=== Begin Enclosure ===

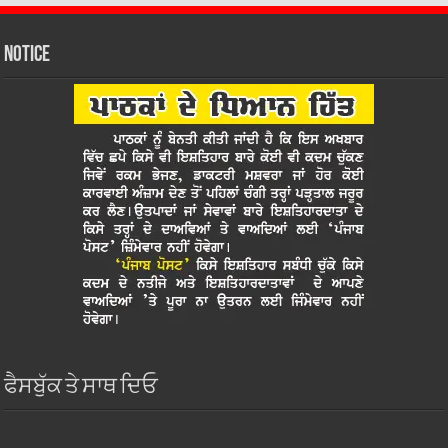
Notice
ਫੈਸਬੁੱਕ ਤੇ ਸਾਥ ਦਿਓ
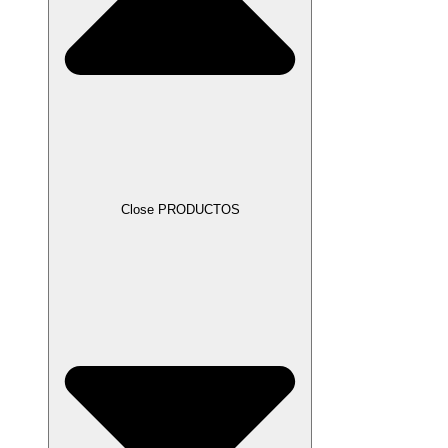
Close PRODUCTOS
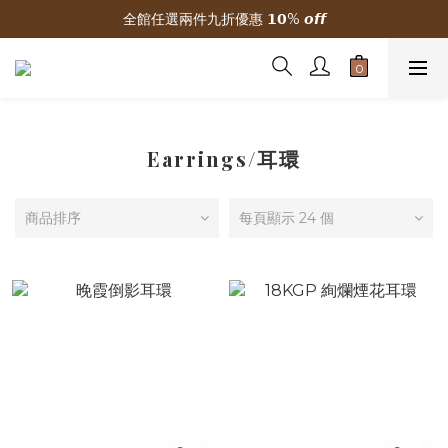
全館任選兩件九折優惠 𝟭𝟬% 𝙤𝙛𝙛
🌟 新加入會員贈300元購物金
🌟 新加入會員贈300元購物金
Earrings/耳環
商品排序
每頁顯示 24 個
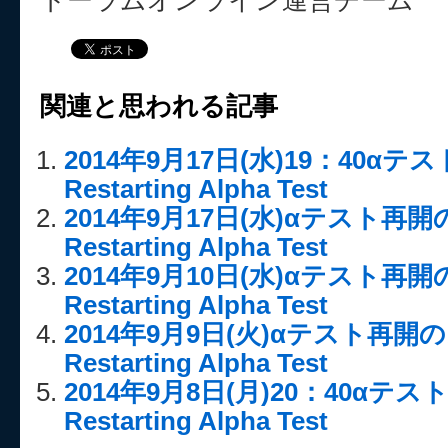
トーラムオンライン運営チーム
関連と思われる記事
2014年9月17日(水)19：40
Restarting Alpha Test
2014年9月17日(水)αテスト再
Restarting Alpha Test
2014年9月10日(水)αテスト再
Restarting Alpha Test
2014年9月9日(火)αテスト再
Restarting Alpha Test
2014年9月8日(月)20：40α
Restarting Alpha Test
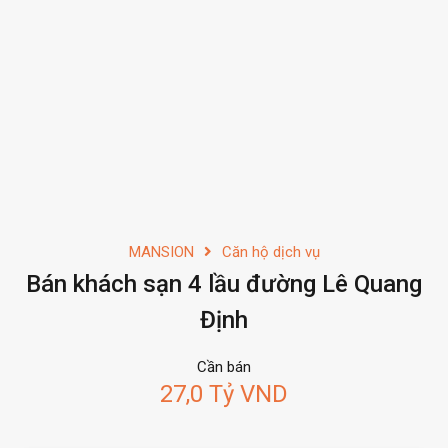
MANSION
Căn hộ dịch vụ
Bán khách sạn 4 lầu đường Lê Quang
Định
Cần bán
27,0 Tỷ VND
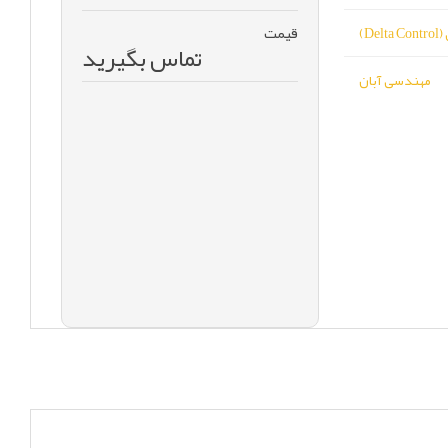
قیمت
De)
تماس بگیرید
مهندسی آبان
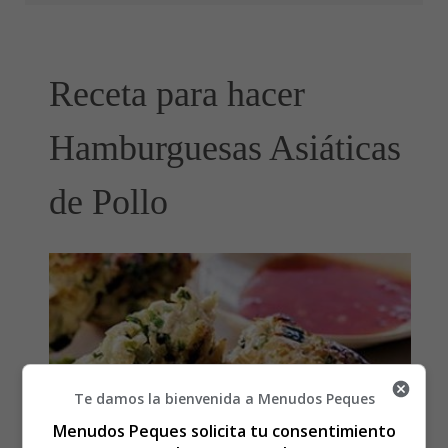
Receta para hacer
Hamburguesas Asiáticas
de Pollo
Te damos la bienvenida a Menudos Peques
Menudos Peques solicita tu consentimiento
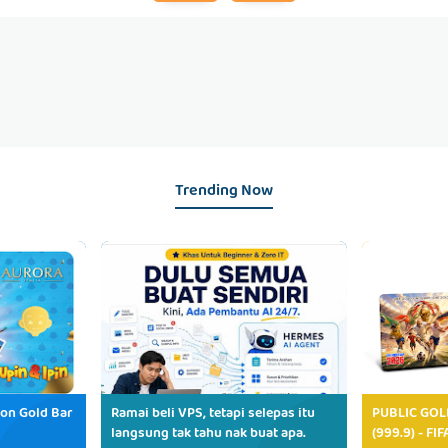
Trending Now
ion Gold Bar
Ramai beli VPS, tetapi selepas itu
PUBLIC GOL
langsung tak tahu nak buat apa.
(999.9) - FI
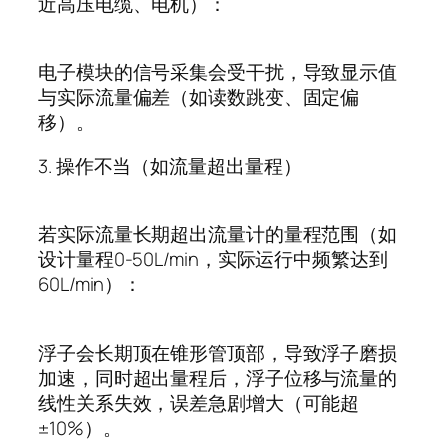
近高压电缆、电机）：
电子模块的信号采集会受干扰，导致显示值
与实际流量偏差（如读数跳变、固定偏
移）。
3.
操作不当（如流量超出量程）
若实际流量长期超出流量计的量程范围（如
设计量程
0-50L/min
，实际运行中频繁达到
60L/min
）：
浮子会长期顶在锥形管顶部，导致浮子磨损
加速，同时超出量程后，浮子位移与流量的
线性关系失效，误差急剧增大（可能超
±10%
）。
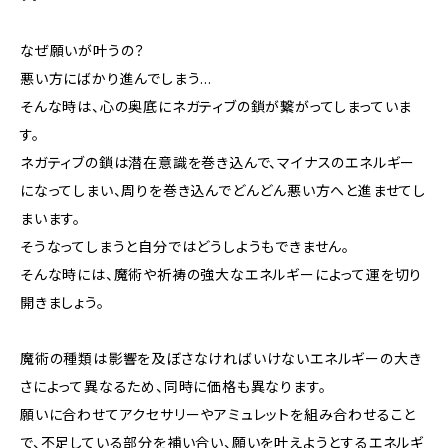
なぜ願いが叶うの？
悪い方にばかり進んでしまう…
そんな時は、心の奥底にネガティブの鎖が繋がってしまっていま
す。
ネガティブの鎖は潜在意識を巻き込んで、マイナスのエネルギー
になってしまい、周りを巻き込んでどんどん悪い方へと進ませてし
まいます。
そうなってしまうと自分ではどうしようもできません。
そんな時には、魔術や祈祷の強大なエネルギーによって運を切り
開きましょう。
魔術の種類は影響を及ぼさなければいけないエネルギーの大き
さによって異なるため、同時に価格も異なります。
願いに合わせてアクセサリーやアミュレットを組み合わせること
で、不足している部分を補い合い、願いを叶えようとするエネルギ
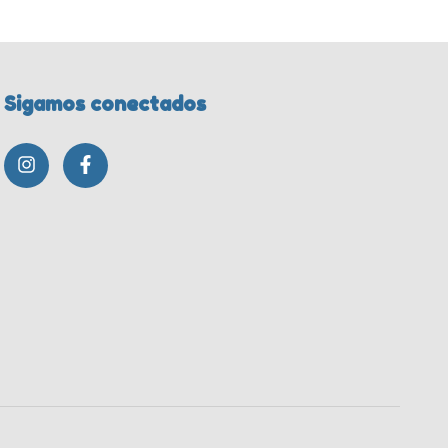
Sigamos conectados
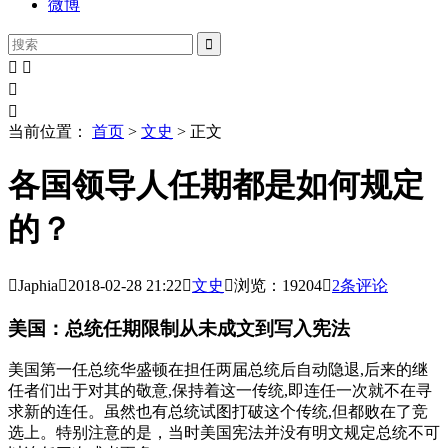
微博





当前位置：
首页
>
文史
> 正文
各国领导人任期都是如何规定
的？

Japhia

2018-02-28
21:22

文史

浏览：19204

2
条评论
美国：总统任期限制从未成文到写入宪法
美国第一任总统华盛顿在担任两届总统后自动隐退,后来的继
任者们出于对其的敬意,保持着这一传统,即连任一次就不在寻
求新的连任。虽然也有总统试图打破这个传统,但都败在了竞
选上。特别注意的是，当时美国宪法并没有明文规定总统不可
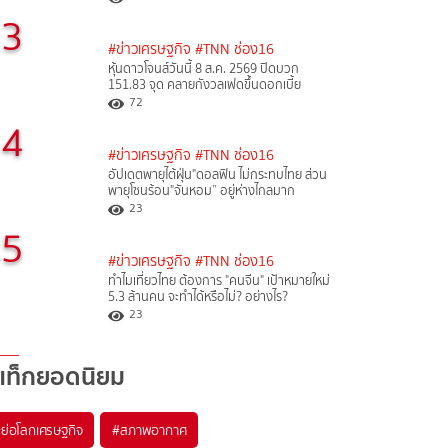
3
#ข่าวเศรษฐกิจ
#TNN ช่อง16
หุ้นดาวโจนส์วันนี้ 8 ส.ค. 2569 ปิดบวก
151.83 จุด คลายกังวลเฟดขึ้นดอกเบี้ย
72
4
#ข่าวเศรษฐกิจ
#TNN ช่อง16
อัปเดตพายุไต้ฝุ่น"ดอลฟิน ไม่กระทบไทย ส่วน
พายุโซนร้อน"จันหอม” อยู่ห่างไกลมาก
23
5
#ข่าวเศรษฐกิจ
#TNN ช่อง16
ทำไมเที่ยวไทย ต้องการ "คนจีน" เป้าหมายใหม่
5.3 ล้านคน จะทำได้หรือไม่? อย่างไร?
23
แท็กยอดนิยม
#
ย่อโลกเศรษฐกิจ
#
สภาพอากาศ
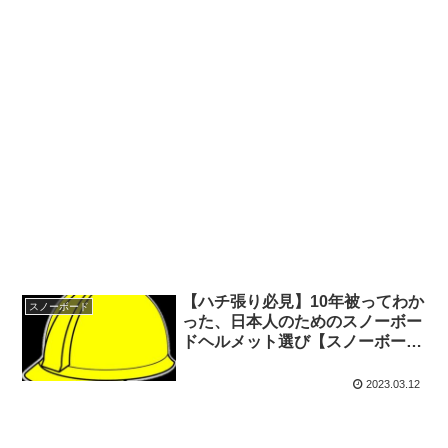
【ハチ張り必見】10年被ってわか
スノーボード
った、日本人のためのスノーボー
ドヘルメット選び【スノーボー
ド・スキー】ヘルメット難民のた
めの、ヘルメット試着記【日本人
2023.03.12
向け】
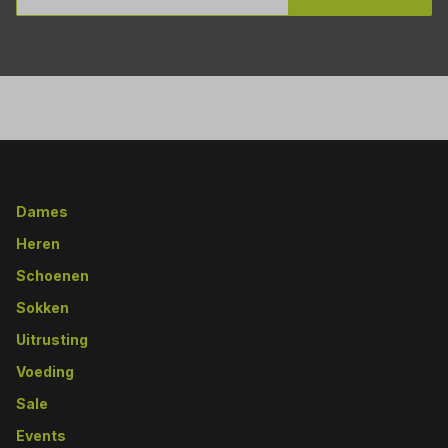
Footer
Dames
Heren
Schoenen
Sokken
Uitrusting
Voeding
Sale
Events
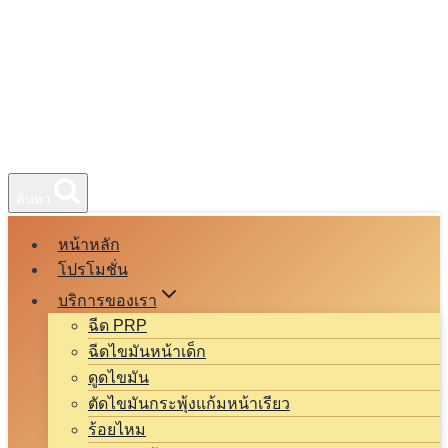
ค้นหา
หน้าหลัก
โปรโมชั่น
บริการของเรา
ฉีด PRP
ฉีดไขมันหน้าเด็ก
ดูดไขมัน
ตัดไขมันกระพุ้งแก้มหน้าเรียว
ร้อยไหม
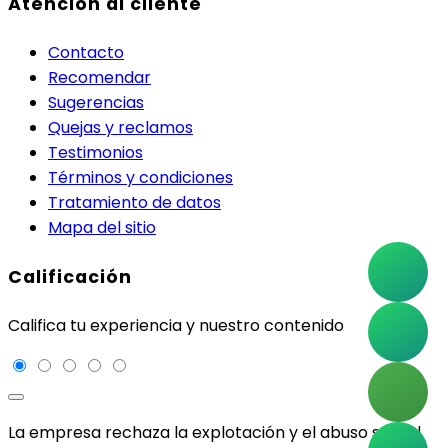
Atención al cliente
Contacto
Recomendar
Sugerencias
Quejas y reclamos
Testimonios
Términos y condiciones
Tratamiento de datos
Mapa del sitio
Calificación
Califica tu experiencia y nuestro contenido
La empresa rechaza la explotación y el abuso sexual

=== End Enclosure ===

The records above are to be restated word for word, excluding all pictures.

Notice
ਫੈਸਬੁੱਕ ਤੇ ਸਾਥ ਦਿਓ
Close PRODUCTOS
全館任選兩件九折優惠 𝟭𝟬% 𝙤𝙛𝙛
🌟 新加入會員贈300元購物金
🌟 新加入會員贈300元購物金
Earrings/耳環
商品排序
每頁顯示 24 個
トーラムオンライン運営チーム
関連と思われる記事
2014年9月17日(水)19：40
Restarting Alpha Test
2014年9月17日(水)αテスト再
Restarting Alpha Test
2014年9月10日(水)αテスト再
Restarting Alpha Test
2014年9月9日(火)αテスト再
Restarting Alpha Test
2014年9月8日(月)20：40α
Restarting Alpha Test
MANSION
Căn hộ dịch vụ
Bán khách sạn 4 lầu đường Lê Quang
Định
Cần bán
27,0 Tỷ VND
قیمت
De)
تماس بگیرید
مهندسی آبان
Receta para hacer
Hamburguesas Asiáticas
de Pollo
Te damos la bienvenida a Menudos Peques
Menudos Peques solicita tu consentimiento
Trending Now
ion Gold Bar
Ramai beli VPS, tetapi selepas itu
PUBLIC GOL
langsung tak tahu nak buat apa.
(999.9) - FI
近高压电缆、电机）：
电子模块的信号采集会受干扰，导致显示值
与实际流量偏差（如读数跳变、固定偏
移）。
3.
操作不当（如流量超出量程）
若实际流量长期超出流量计的量程范围（如
设计量程
0-50L/min
，实际运行中频繁达到
60L/min
）：
浮子会长期顶在锥形管顶部，导致浮子磨损
加速，同时超出量程后，浮子位移与流量的
线性关系失效，误差急剧增大（可能超
±10%
）。
なぜ願いが叶うの？
悪い方にばかり進んでしまう…
そんな時は、心の奥底にネガティブの鎖が繋がってしまっていま
す。
ネガティブの鎖は潜在意識を巻き込んで、マイナスのエネルギー
になってしまい、周りを巻き込んでどんどん悪い方へと進ませてし
まいます。
そうなってしまうと自分ではどうしようもできません。
そんな時には、魔術や祈祷の強大なエネルギーによって運を切り
開きましょう。
魔術の種類は影響を及ぼさなければいけないエネルギーの大き
さによって異なるため、同時に価格も異なります。
願いに合わせてアクセサリーやアミュレットを組み合わせること
で、不足している部分を補い合い、願いを叶えようとするエネルギ
Sigamos conectados
微博





当前位置：
首页
>
文史
> 正文
各国领导人任期都是如何规定
的？

Japhia

2018-02-28
21:22

文史

浏览：19204

2
条评论
美国：总统任期限制从未成文到写入宪法
美国第一任总统华盛顿在担任两届总统后自动隐退,后来的继
任者们出于对其的敬意,保持着这一传统,即连任一次就不在寻
求新的连任。虽然也有总统试图打破这个传统,但都败在了竞
选上。特别注意的是，当时美国宪法并没有明文规定总统不可
3
#ข่าวเศรษฐกิจ
#TNN ช่อง16
หุ้นดาวโจนส์วันนี้ 8 ส.ค. 2569 ปิดบวก
151.83 จุด คลายกังวลเฟดขึ้นดอกเบี้ย
72
4
#ข่าวเศรษฐกิจ
#TNN ช่อง16
อัปเดตพายุไต้ฝุ่น"ดอลฟิน ไม่กระทบไทย ส่วน
พายุโซนร้อน"จันหอม” อยู่ห่างไกลมาก
23
5
#ข่าวเศรษฐกิจ
#TNN ช่อง16
ทำไมเที่ยวไทย ต้องการ "คนจีน" เป้าหมายใหม่
5.3 ล้านคน จะทำได้หรือไม่? อย่างไร?
23
แท็กยอดนิยม
#
ย่อโลกเศรษฐกิจ
#
สภาพอากาศ
【ハチ張り必見】10年被ってわか
スノーボード
った、日本人のためのスノーボー
ドヘルメット選び【スノーボー
ド・スキー】ヘルメット難民のた
めの、ヘルメット試着記【日本人
2023.03.12
向け】
Footer
Dames
Heren
Schoenen
Sokken
Uitrusting
Voeding
Sale
Events
ค้นหา
หน้าหลัก
โปรโมชั่น
บริการของเรา
ฉีด PRP
ฉีดไขมันหน้าเด็ก
ดูดไขมัน
ตัดไขมันกระพุ้งแก้มหน้าเรียว
ร้อยไหม
Atención al cliente
Contacto
Recomendar
Sugerencias
Quejas y reclamos
Testimonios
Términos y condiciones
Tratamiento de datos
Mapa del sitio
Calificación
Califica tu experiencia y nuestro contenido
La empresa rechaza la explotación y el abuso sexual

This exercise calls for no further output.